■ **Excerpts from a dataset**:

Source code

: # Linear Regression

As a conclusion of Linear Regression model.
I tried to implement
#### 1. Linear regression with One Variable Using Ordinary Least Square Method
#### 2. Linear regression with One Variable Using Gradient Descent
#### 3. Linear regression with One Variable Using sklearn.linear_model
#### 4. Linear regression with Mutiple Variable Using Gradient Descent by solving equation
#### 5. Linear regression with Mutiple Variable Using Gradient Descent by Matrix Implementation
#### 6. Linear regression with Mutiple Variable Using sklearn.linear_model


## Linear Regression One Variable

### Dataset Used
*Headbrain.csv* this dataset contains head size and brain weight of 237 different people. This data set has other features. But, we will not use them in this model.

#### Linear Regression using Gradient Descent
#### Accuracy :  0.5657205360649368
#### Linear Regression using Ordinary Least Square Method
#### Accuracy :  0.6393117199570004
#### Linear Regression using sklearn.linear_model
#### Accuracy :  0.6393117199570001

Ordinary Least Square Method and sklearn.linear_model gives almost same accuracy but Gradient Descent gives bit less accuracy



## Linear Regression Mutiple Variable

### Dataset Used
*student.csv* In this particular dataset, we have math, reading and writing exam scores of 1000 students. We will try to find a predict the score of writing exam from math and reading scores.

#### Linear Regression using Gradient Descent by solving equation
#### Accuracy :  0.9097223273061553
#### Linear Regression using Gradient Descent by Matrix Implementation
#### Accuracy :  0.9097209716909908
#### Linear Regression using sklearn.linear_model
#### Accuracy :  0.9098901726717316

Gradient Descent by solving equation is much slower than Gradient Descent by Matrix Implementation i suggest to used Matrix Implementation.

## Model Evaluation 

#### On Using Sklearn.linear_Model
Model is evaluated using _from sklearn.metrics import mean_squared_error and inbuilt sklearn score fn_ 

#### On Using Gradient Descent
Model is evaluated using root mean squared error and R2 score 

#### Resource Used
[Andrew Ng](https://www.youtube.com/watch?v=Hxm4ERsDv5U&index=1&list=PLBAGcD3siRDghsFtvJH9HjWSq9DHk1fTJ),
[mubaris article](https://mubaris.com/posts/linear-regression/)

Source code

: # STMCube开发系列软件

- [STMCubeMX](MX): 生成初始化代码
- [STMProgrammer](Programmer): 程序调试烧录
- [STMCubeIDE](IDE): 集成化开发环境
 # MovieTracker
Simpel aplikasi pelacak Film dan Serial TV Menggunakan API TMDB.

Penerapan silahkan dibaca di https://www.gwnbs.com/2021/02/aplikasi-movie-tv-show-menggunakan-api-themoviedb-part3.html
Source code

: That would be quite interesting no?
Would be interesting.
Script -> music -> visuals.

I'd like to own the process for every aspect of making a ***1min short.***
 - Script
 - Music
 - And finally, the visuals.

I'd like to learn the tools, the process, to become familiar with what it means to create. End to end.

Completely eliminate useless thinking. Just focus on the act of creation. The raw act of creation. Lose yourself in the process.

---

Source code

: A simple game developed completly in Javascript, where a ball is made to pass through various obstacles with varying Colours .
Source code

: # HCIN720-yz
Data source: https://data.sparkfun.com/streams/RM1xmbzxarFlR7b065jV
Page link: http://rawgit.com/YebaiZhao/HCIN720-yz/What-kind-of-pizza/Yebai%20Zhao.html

■ **JOB**:
Look back at the data above. Transcribe exactly the lines starting at the line that contains "#### 1. Linear" and ending at the line that contains "#### 5. Linear".

■ **WRITTEN SOLUTION**:
#### 1. Linear regression with One Variable Using Ordinary Least Square Method
#### 2. Linear regression with One Variable Using Gradient Descent
#### 3. Linear regression with One Variable Using sklearn.linear_model
#### 4. Linear regression with Mutiple Variable Using Gradient Descent by solving equation
#### 5. Linear regression with Mutiple Variable Using Gradient Descent by Matrix Implementation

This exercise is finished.